The presentation seeks to explore the extratextual aspects of sultanic writs and their reception in the imperial periphery, setting out from the process of reception and appropriation of tuğras in the principality of Moldavia and the Crimean Khanate in the seventeenth century. In the late sixteenth and early seventeenth centuries, both chancelleries made a deliberate effort to appropriate the form of the sultanic tuğra and integrate it into their own diplomatic traditions. At the textual level, both the Crimean and Moldavian derivatives went back to local, non-Ottoman models. However, their conscious efforts to emulate the morphology of the sultan’s cipher demonstrate the role that the visual and material aspects of Ottoman documents played as an index of the sultan and his polity.

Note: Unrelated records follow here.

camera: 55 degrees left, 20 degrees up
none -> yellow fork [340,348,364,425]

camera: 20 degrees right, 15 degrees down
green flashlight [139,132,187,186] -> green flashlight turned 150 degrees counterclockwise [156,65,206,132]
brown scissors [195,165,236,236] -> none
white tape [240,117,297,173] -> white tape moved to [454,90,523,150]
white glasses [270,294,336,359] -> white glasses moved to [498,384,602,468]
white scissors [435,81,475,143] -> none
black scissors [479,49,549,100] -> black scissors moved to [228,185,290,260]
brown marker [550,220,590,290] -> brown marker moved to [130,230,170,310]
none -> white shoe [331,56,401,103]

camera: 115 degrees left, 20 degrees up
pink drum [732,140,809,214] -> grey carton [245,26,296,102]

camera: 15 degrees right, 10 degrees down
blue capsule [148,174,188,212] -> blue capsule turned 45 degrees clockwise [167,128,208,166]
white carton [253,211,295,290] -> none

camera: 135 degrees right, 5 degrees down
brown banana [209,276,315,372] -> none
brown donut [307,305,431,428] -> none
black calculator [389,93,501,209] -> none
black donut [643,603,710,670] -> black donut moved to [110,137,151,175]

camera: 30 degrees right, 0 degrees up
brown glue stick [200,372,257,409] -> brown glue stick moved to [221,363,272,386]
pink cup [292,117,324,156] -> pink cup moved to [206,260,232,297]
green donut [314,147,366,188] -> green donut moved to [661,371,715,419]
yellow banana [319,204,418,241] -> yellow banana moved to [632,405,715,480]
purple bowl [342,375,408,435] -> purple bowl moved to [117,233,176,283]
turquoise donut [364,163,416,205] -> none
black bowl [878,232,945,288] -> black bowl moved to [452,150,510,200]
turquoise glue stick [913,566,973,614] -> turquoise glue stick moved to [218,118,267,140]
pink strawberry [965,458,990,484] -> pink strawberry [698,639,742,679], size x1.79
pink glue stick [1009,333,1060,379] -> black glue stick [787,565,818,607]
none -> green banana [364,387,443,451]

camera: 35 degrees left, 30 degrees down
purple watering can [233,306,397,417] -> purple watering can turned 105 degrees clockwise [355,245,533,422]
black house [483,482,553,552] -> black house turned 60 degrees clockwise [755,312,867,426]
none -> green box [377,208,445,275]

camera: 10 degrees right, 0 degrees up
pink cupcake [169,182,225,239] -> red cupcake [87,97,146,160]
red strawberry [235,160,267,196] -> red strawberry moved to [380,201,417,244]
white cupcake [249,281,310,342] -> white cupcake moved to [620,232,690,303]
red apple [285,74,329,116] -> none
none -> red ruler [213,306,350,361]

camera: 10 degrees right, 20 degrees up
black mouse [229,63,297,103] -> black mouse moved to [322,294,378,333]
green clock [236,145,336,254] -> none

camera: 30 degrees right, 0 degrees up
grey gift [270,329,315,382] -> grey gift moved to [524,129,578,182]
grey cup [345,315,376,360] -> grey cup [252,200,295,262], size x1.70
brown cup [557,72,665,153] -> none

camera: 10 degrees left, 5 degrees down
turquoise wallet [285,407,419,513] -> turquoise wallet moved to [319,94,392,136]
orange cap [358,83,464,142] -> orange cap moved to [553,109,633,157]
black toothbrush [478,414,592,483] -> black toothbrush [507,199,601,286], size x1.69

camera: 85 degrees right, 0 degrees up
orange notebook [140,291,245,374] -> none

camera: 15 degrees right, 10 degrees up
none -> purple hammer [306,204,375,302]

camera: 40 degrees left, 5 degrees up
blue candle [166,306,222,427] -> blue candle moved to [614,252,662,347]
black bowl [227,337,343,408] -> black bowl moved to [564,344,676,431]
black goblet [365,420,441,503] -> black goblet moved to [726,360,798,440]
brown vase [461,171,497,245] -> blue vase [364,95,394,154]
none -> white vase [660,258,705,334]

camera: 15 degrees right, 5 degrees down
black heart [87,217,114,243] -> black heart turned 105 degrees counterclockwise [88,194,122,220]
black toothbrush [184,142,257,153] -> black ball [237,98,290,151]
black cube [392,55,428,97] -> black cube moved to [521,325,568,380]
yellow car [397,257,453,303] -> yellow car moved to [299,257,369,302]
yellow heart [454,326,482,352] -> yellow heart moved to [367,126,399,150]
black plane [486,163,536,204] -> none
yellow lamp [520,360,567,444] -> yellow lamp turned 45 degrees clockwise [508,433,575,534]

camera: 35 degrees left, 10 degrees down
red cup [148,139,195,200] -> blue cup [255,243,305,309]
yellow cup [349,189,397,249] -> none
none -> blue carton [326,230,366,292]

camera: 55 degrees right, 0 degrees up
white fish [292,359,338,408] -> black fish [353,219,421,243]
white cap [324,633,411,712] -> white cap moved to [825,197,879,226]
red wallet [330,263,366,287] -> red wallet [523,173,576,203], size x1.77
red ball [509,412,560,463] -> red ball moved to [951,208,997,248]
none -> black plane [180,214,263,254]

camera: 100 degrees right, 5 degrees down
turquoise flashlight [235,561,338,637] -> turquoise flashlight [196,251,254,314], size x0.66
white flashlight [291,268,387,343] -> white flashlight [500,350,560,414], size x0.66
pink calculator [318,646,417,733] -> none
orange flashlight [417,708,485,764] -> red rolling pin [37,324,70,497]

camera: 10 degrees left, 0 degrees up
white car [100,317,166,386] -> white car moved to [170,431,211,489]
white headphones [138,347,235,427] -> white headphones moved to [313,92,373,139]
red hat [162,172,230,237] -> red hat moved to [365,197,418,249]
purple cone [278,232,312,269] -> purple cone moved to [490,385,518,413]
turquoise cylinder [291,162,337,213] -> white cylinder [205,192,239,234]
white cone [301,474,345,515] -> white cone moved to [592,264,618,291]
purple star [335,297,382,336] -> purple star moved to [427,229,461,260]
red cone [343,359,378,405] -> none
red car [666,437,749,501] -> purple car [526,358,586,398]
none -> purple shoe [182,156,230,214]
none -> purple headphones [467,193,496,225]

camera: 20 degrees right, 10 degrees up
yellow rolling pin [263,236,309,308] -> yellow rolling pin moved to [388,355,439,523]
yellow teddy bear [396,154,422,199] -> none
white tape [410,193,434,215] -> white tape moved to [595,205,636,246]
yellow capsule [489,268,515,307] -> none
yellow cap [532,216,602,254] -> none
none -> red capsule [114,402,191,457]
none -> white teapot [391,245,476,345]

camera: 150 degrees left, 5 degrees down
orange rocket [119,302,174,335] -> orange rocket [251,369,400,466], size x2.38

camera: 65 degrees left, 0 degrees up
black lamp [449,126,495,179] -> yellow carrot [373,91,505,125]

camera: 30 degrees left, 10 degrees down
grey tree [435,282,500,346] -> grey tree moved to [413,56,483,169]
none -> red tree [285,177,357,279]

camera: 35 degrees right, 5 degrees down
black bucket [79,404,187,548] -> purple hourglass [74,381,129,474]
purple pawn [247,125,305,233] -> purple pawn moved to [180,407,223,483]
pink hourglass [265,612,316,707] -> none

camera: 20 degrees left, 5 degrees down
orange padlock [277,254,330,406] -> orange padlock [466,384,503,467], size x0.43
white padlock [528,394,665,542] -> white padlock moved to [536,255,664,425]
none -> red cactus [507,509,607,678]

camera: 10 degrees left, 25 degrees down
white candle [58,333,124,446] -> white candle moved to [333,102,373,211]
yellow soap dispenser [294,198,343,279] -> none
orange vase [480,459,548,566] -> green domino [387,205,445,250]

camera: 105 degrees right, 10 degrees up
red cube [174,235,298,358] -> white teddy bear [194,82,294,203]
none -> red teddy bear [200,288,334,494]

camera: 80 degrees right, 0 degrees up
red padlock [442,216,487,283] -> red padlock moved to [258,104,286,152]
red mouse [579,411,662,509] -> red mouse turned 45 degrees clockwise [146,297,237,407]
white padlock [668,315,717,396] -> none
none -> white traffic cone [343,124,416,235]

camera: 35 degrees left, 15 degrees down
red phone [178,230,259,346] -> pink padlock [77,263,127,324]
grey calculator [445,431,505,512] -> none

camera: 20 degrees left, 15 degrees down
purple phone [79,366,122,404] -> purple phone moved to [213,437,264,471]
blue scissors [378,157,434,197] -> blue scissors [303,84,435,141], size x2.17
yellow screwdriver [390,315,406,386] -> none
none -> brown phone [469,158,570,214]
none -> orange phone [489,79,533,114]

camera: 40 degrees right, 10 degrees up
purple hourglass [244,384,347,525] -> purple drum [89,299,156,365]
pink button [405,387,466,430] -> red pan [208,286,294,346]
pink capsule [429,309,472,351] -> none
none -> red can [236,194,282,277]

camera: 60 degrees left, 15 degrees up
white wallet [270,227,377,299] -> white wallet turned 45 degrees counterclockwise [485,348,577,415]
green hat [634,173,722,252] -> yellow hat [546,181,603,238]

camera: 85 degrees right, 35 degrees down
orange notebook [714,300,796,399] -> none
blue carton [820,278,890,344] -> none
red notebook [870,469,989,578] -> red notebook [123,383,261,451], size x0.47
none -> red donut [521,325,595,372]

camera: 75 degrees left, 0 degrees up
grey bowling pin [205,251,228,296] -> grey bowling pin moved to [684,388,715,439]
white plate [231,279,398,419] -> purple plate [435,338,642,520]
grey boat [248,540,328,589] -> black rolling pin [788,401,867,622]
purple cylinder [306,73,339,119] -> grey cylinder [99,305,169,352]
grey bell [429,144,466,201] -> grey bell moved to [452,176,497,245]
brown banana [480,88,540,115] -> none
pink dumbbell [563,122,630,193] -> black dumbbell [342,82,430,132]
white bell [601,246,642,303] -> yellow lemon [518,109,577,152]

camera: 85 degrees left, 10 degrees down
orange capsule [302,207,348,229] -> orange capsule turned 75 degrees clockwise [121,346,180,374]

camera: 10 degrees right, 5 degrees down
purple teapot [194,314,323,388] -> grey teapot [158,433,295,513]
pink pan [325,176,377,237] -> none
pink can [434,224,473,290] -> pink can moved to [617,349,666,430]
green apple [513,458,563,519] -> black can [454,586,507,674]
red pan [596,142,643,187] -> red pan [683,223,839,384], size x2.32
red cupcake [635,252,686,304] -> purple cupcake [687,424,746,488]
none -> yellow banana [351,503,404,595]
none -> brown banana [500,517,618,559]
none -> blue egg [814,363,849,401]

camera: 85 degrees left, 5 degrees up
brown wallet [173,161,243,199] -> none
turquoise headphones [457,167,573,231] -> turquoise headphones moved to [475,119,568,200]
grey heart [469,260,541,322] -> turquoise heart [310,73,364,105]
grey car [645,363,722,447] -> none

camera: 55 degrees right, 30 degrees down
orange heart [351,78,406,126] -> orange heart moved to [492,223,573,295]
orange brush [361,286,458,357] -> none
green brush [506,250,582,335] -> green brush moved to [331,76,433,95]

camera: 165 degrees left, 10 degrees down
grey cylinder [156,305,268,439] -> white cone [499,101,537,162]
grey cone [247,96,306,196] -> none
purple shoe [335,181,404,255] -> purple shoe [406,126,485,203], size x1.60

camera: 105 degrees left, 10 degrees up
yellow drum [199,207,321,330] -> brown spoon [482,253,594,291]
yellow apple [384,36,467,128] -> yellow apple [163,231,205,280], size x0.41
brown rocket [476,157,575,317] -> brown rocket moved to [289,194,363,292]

These documents also illustrate the integration of peripheral elites into what may be termed as an early modern Ottoman “graphosphere” and their willingness to negotiate their identity and relationship with the imperial center by means of diplomatics and chancellery models.

Bio: Michał Wasiucionek holds a PhD in History and Civilization from the European University Institute (2016) and is currently a Post-Doctoral Researcher on the ERC Project “Luxury, Fashion and Social Status in Early Modern South-Eastern Europe” at the New Europe College – Institute for Advanced Study in Bucharest, while also affiliated with the Nicolae Iorga Institute of History. He works on the principalities of Moldavia and Wallachia in the early modern Ottoman Empire, focusing on their place within the wider framework of imperial politics. He recently published his first book, Ottomans and Eastern Europe: Borders and Political Patronage in the Early Modern World (I.B. Tauris, 2019).